Ci sarà ancora la bicicletta nella vita di Salvatore Puccio?

Per fare passeggiate da caffè. Tutt’ora quando vengono con me gli amici che fanno quattro ore con me, io poi mi ritrovo morto sul divano il pomeriggio e mi chiedo come facciano.

Salvatore Puccio, classe 1989, è pro’ dal 2012. Ha sempre corso nel gruppo Ineos Grenadiers, prima Team Sky

Salvatore Puccio, classe 1989, è pro’ dal 2012. Ha sempre corso nel gruppo Ineos Grenadiers, prima Team Sky

Hai deciso insieme a tua moglie che avresti smesso?

No, l’ho deciso da solo. Mia moglie mi diceva di smettere già da diversi anni (ride, ndr). E adesso c’è da organizzarsi una vita. Sono ancora giovane, stare tutto il giorno in casa è anche negativo. Mi sono iscritto al corso di direttore sportivo, mi piacerebbe rimanere in questo sport. Ho fatto la prima corsa che avevo sette anni. Ho fatto gli ultimi allenamenti, anche ieri, facendo strade che forse poi non vedrò più. Addirittura mi sono lanciato su una strada sterrata e ho pensato che se avessi bucato, mia moglie non sarebbe venuta a prendermi.

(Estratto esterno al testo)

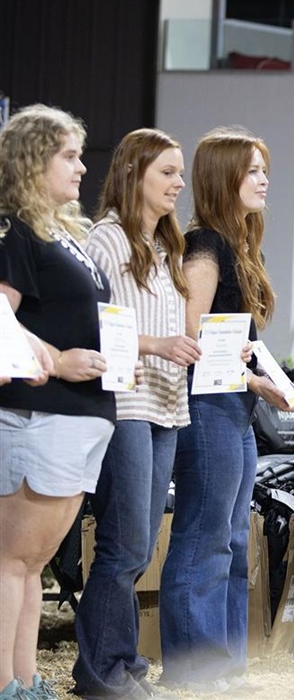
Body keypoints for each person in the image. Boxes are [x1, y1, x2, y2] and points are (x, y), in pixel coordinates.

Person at [159, 126, 292, 692]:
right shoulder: (206, 243)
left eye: (265, 169)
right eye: (253, 170)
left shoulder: (237, 244)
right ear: (224, 176)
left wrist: (261, 381)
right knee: (204, 538)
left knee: (235, 539)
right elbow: (192, 334)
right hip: (207, 408)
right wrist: (252, 379)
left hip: (232, 408)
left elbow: (228, 342)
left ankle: (226, 665)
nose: (264, 179)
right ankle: (195, 668)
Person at [72, 129, 201, 700]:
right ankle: (101, 669)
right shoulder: (104, 240)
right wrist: (158, 346)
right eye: (167, 172)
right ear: (133, 174)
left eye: (179, 173)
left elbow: (173, 329)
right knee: (123, 546)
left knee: (141, 546)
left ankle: (120, 663)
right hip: (124, 402)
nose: (178, 183)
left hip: (166, 405)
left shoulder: (170, 246)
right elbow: (96, 327)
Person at [0, 105, 115, 700]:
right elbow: (0, 318)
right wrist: (57, 357)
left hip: (77, 419)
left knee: (29, 567)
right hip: (38, 414)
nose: (80, 166)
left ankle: (23, 681)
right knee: (11, 563)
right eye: (67, 155)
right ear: (31, 160)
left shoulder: (62, 233)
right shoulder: (15, 230)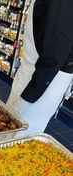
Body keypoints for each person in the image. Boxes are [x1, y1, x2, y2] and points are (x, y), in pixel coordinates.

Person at [6, 0, 73, 135]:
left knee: (16, 137)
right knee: (9, 132)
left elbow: (57, 46)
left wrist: (27, 97)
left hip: (44, 79)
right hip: (32, 71)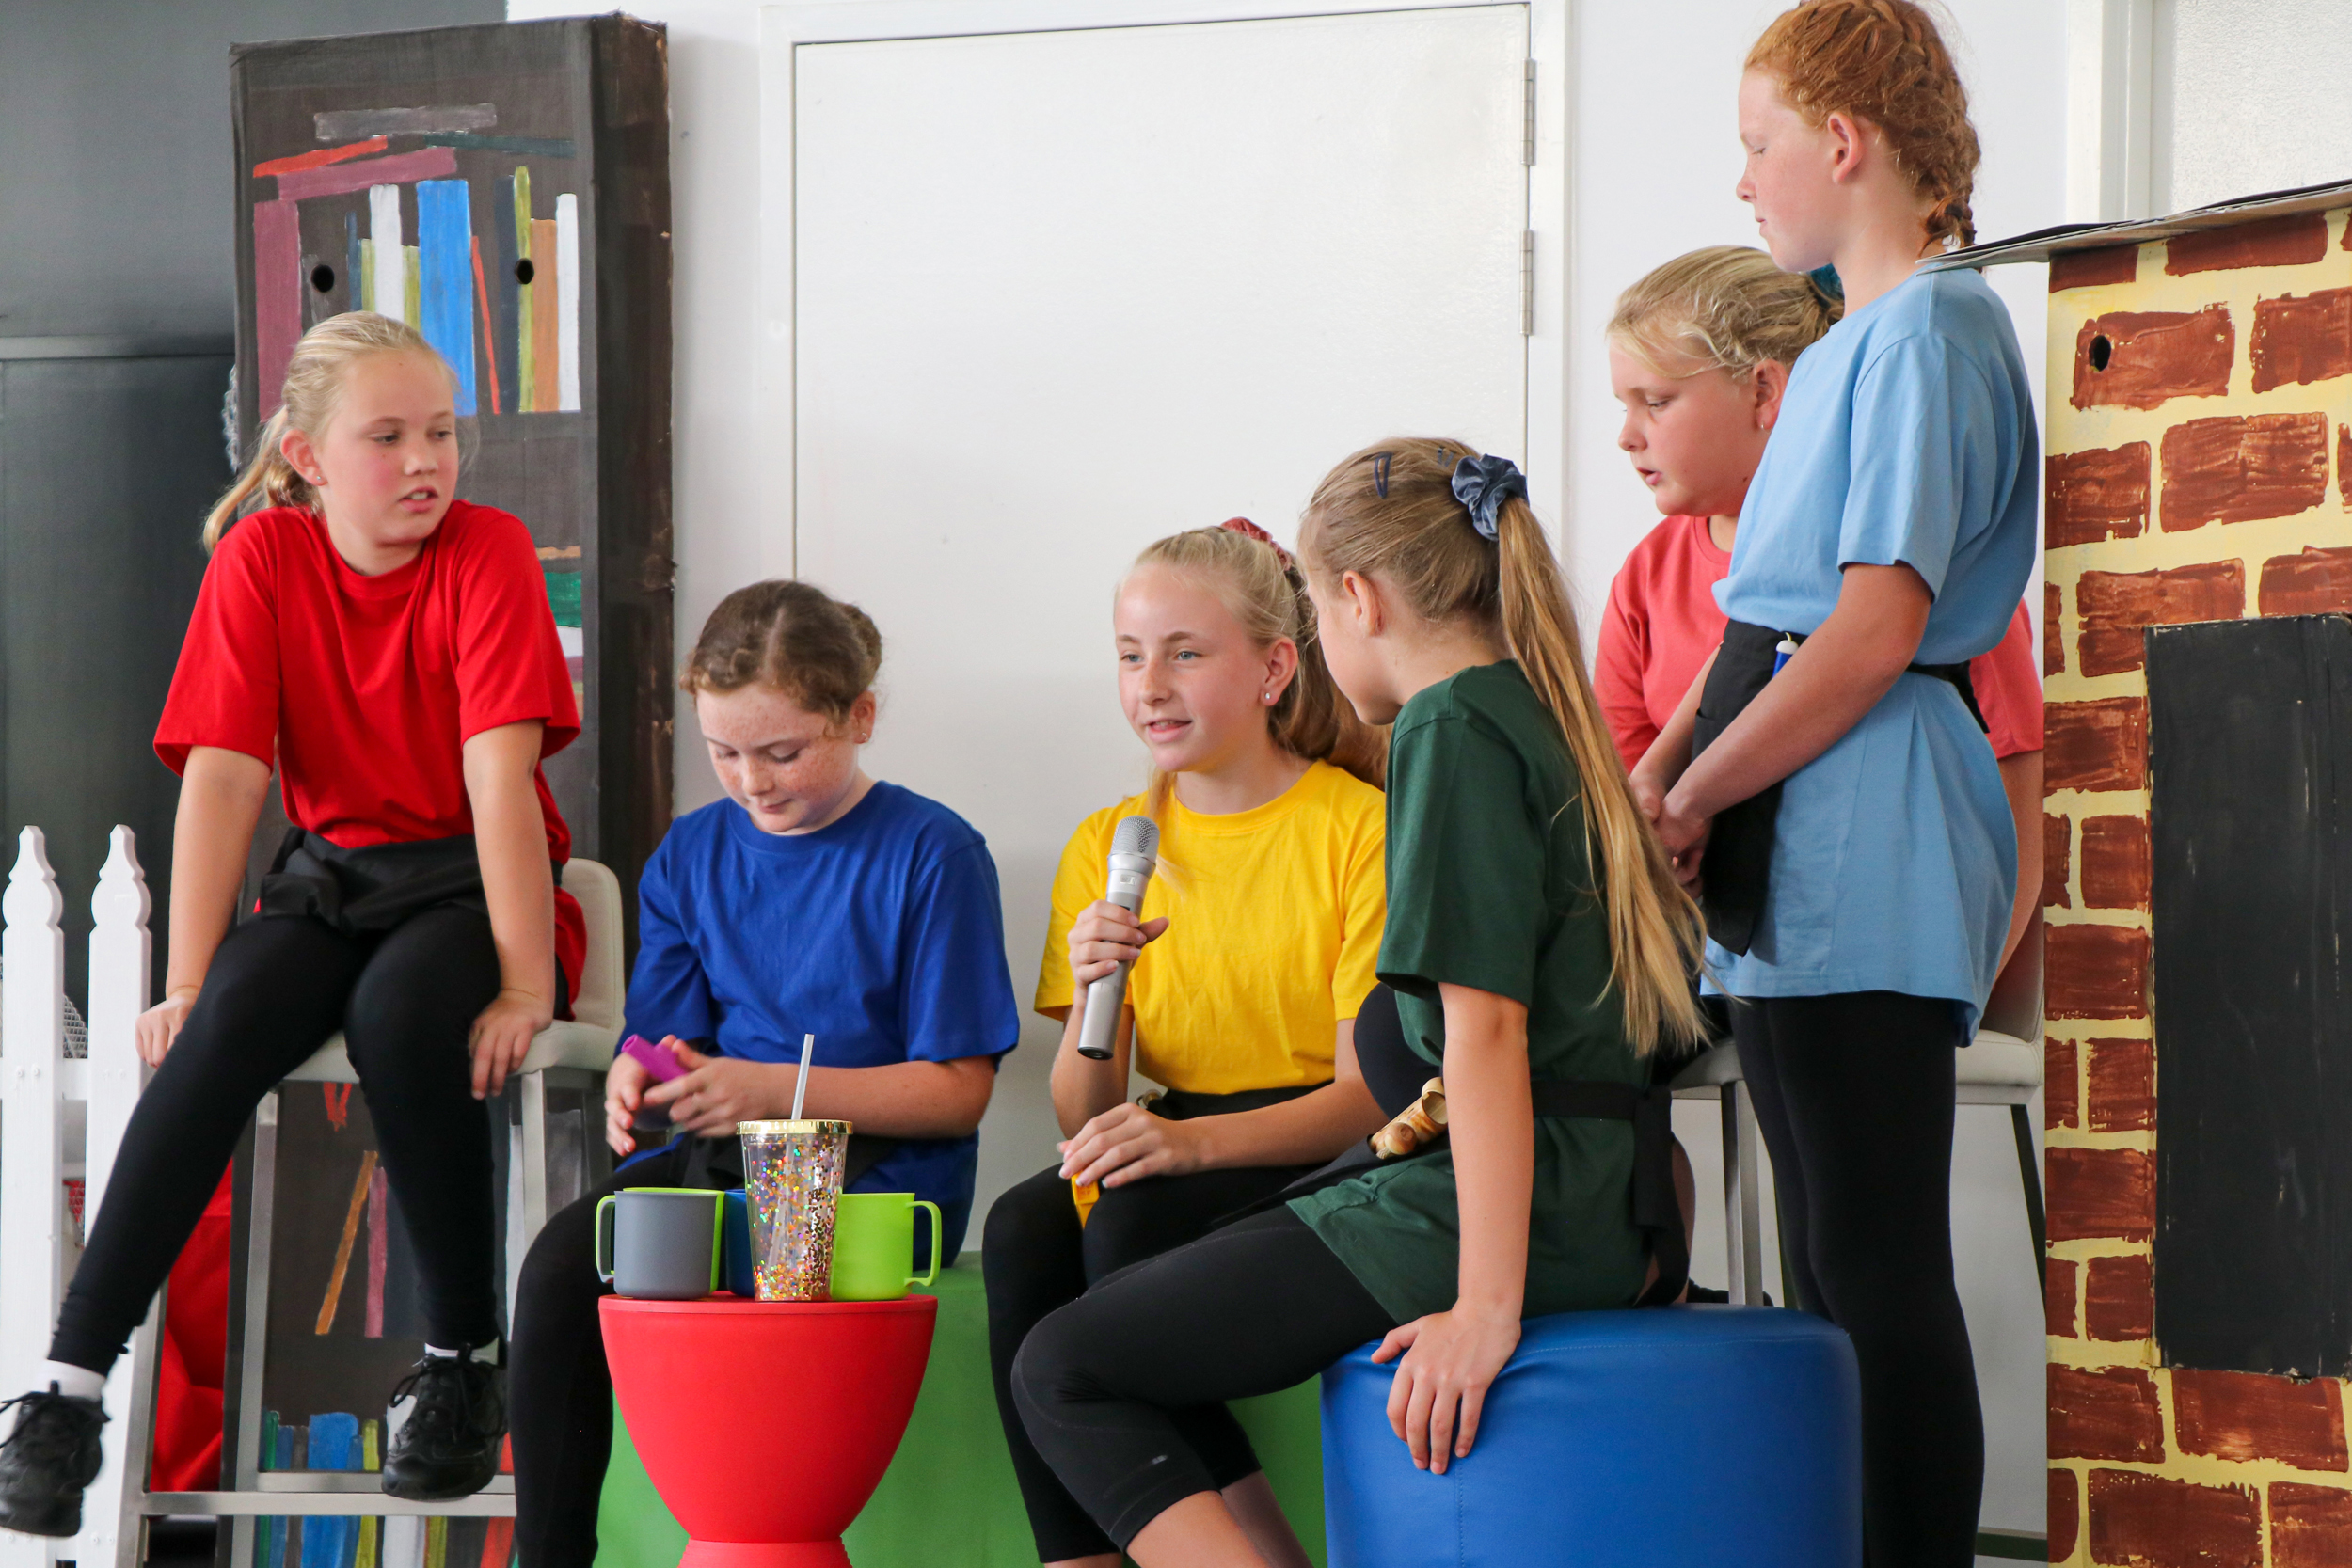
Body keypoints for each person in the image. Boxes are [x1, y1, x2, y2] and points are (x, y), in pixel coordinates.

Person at [1009, 442, 1710, 1567]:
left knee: (1065, 1368)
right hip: (1584, 1189)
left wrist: (1484, 1308)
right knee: (1097, 1309)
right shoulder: (1528, 706)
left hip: (1525, 1206)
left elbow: (1487, 1031)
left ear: (1358, 600)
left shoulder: (1449, 726)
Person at [0, 311, 583, 1530]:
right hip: (334, 881)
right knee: (227, 1019)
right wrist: (186, 978)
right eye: (389, 436)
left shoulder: (486, 550)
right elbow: (224, 778)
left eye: (441, 433)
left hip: (469, 885)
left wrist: (526, 982)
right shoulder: (262, 558)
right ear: (308, 457)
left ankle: (460, 1363)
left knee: (399, 1014)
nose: (426, 461)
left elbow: (500, 785)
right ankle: (67, 1387)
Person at [1628, 4, 2037, 1560]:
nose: (1745, 182)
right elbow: (1763, 615)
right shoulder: (1849, 343)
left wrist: (1694, 794)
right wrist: (1665, 776)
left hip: (1871, 825)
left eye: (1759, 145)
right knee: (1822, 1272)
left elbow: (1869, 630)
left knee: (1876, 1268)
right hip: (1796, 832)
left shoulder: (1933, 331)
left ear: (1845, 143)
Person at [509, 579, 1019, 1568]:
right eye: (725, 752)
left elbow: (958, 1090)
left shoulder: (933, 852)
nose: (752, 781)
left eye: (783, 752)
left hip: (875, 1177)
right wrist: (634, 1076)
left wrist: (774, 1088)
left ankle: (769, 1540)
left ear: (858, 716)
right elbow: (664, 1044)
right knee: (563, 1265)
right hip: (722, 1162)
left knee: (774, 1268)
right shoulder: (692, 851)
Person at [984, 520, 1391, 1568]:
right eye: (1130, 655)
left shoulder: (1356, 828)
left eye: (1185, 653)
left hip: (1323, 1141)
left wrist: (1188, 1145)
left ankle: (1253, 1552)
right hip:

Cosa terrai della tua carriera?

Una maglia per ogni stagione e la bici azzurra dei mondiali di Bergen del 2017. Ho conservato anche tutti i dorsali dei Grandi Giri. Dieci Giri e sette Vuelta. Sono stato per 14 anni nella stessa squadra perché mi hanno valorizzato. Non ho vinto nemmeno una corsa, ma ho due secondi posti: una al Giro e una alla Vuelta. Ho avuto poche possibilità e ho perso da Cummings e De Marchi, due esperti delle lunghe fughe. Si vede che era destino che non vincessi.